Super Micro Computer Inc. appears to be mopping up the floor with the competition in the market for AI-dedicated servers.
Last week, Supermicro
announced preliminary results for its December quarter that smashed expectations. The San Jose-based computer and server maker has gained more share in the slower-growing server arena, thanks to its partnership in providing servers built with Nvidia Corp.
graphics chips, and also because of one of its big, unnamed customers. Analysts believe that customer is Meta Platforms Inc.
Last week, Meta CEO Mark Zuckerberg spoke in an Instagram post about plans to build more massive computer infrastructure to run generative AI, which includes 350,000 of Nvidia’s H100 chips.
Hans Mosesmann, an analyst at Rosenblatt Securities, said he believes one big attraction for customers is Supermicro’s ability to quickly deploy “liquid-cooled racks that uniquely fall into Supermicro’s area of expertise: fast, innovative, green, many SKU’s, U.S.-based, and Lego-like.” Liquid cooling, a technique once used mostly in the supercomputer industry, cools multi-rack servers in a more energy-efficient manner than air cooling.
“Liquid cooling in the data center is a must-have for next-generation AI compute hardware,” Mosesmann said in a note last week.
Since last Thursday’s news of the company’s preliminary boost to its revenue projection — to a tune of about $800 million at the midpoint — Supermicro’s shares have soared about 40%. A spokesman for Supermicro declined to comment any further, saying the company is in a quiet period before its fiscal second-quarter results on Jan. 29.
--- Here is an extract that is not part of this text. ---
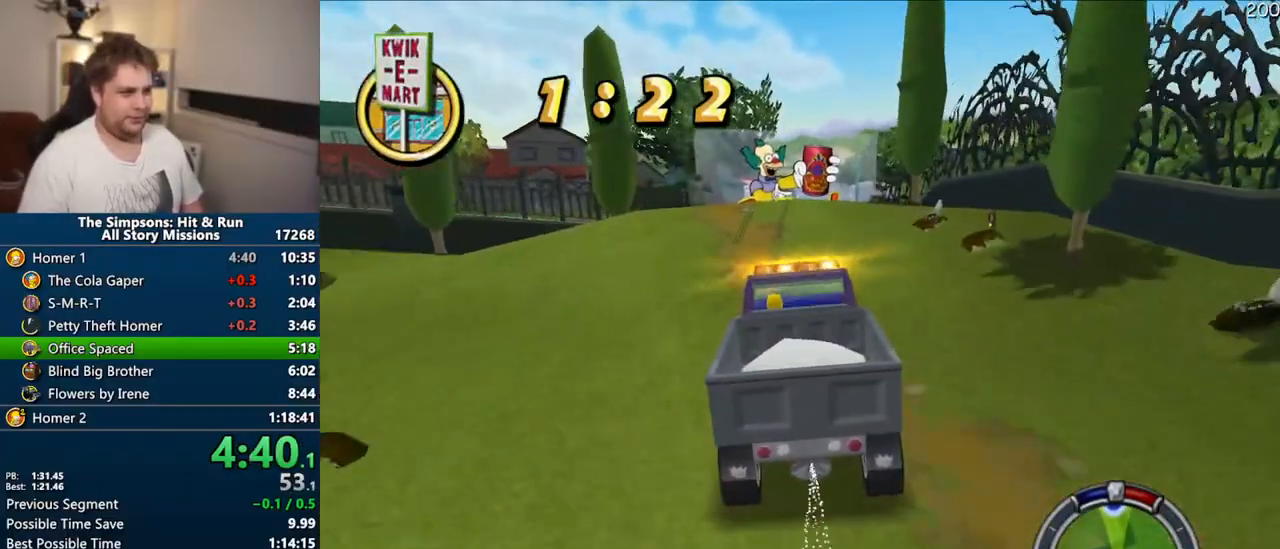
{"buttons": ["CROSS"], "left_stick": "center", "right_stick": "center", "events": [[17, "left_stick", "center"]]}
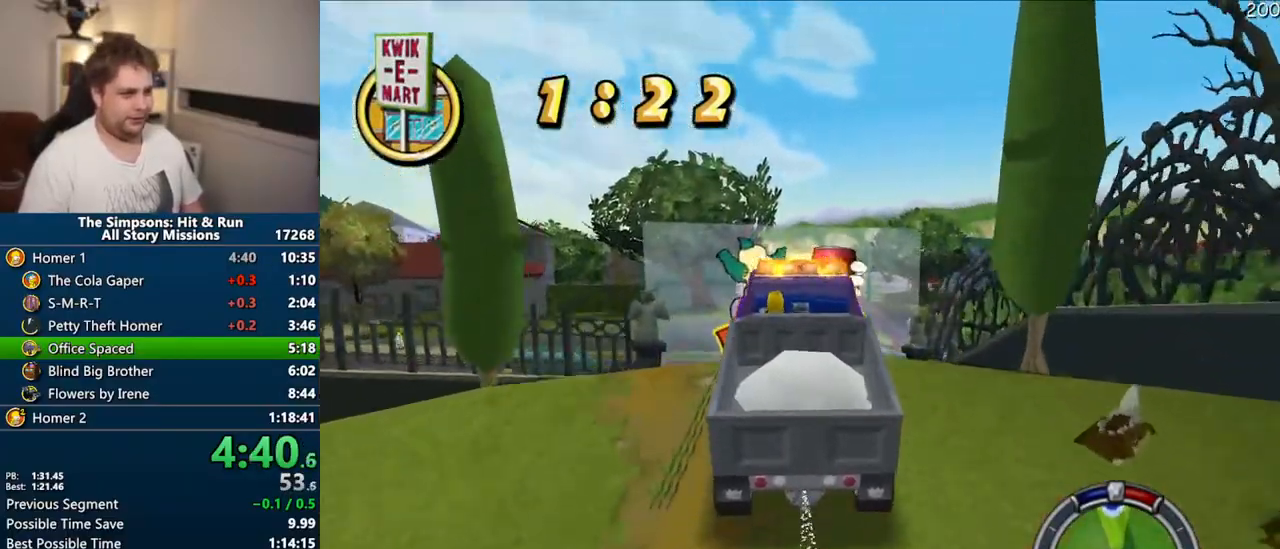
{"buttons": ["CROSS"], "left_stick": "center", "right_stick": "center", "events": [[300, "left_stick", "right"], [400, "left_stick", "center"]]}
According to the most recent IDC data on the nearly $32 billion server market, Supermicro was the fourth-largest server vendor globally, after leaping ahead of China’s Lenovo in the second quarter of 2023. It is also growing faster than the overall server market, which grew at just 0.5% in the third quarter of 2023.
While the two companies tied for No. 1 — Dell Technologies Inc.
and Hewlett Packard Enterprise Co.
(in a joint venture with H3C Group) — saw revenue growth fall by double digits in the third quarter, Supermicro saw 12.6% revenue growth, according to IDC, which has not finished compiling fourth-quarter data yet.
The only other company among the top five server makers that saw third-quarter growth was No. 3 IEIT Systems Co. Ltd.
of China, which rose 24.9%, IDC said.
Supermicro often touts is close relationships with chip makers in Silicon Valley, namely Nvidia, but also Intel Corp.
and Advanced Micro Devices Inc.
companies it has been working closely with since it was founded in 1993, the same year as Nvidia. Last year, Supermicro Chief Executive Charles Liang and Nvidia CEO Jensen Huang shared the stage and talked about high-performance computing and AI data centers at Computex in Taiwan, showcasing Supermicro server racks running Nvidia GPUs.
But Wedbush Securities analyst Matt Bryson issued a word of caution about Supermicro after its news of a big upside surprise. He noted that the company’s earnings forecast implies just flattish operating margins, assuming no unexpected charges in the quarter, and that the magnitude of the news will depend on the details.
“This result could suggest some gross margin deterioration as
opex (beyond sales commissions) typically wouldn’t scale immediately with higher revenues,” Bryson said in a note to clients Friday. He wondered if the possibility of lower gross margins was the result of making inroads into a new type of customer base, such as hyperscalers like Meta Platforms.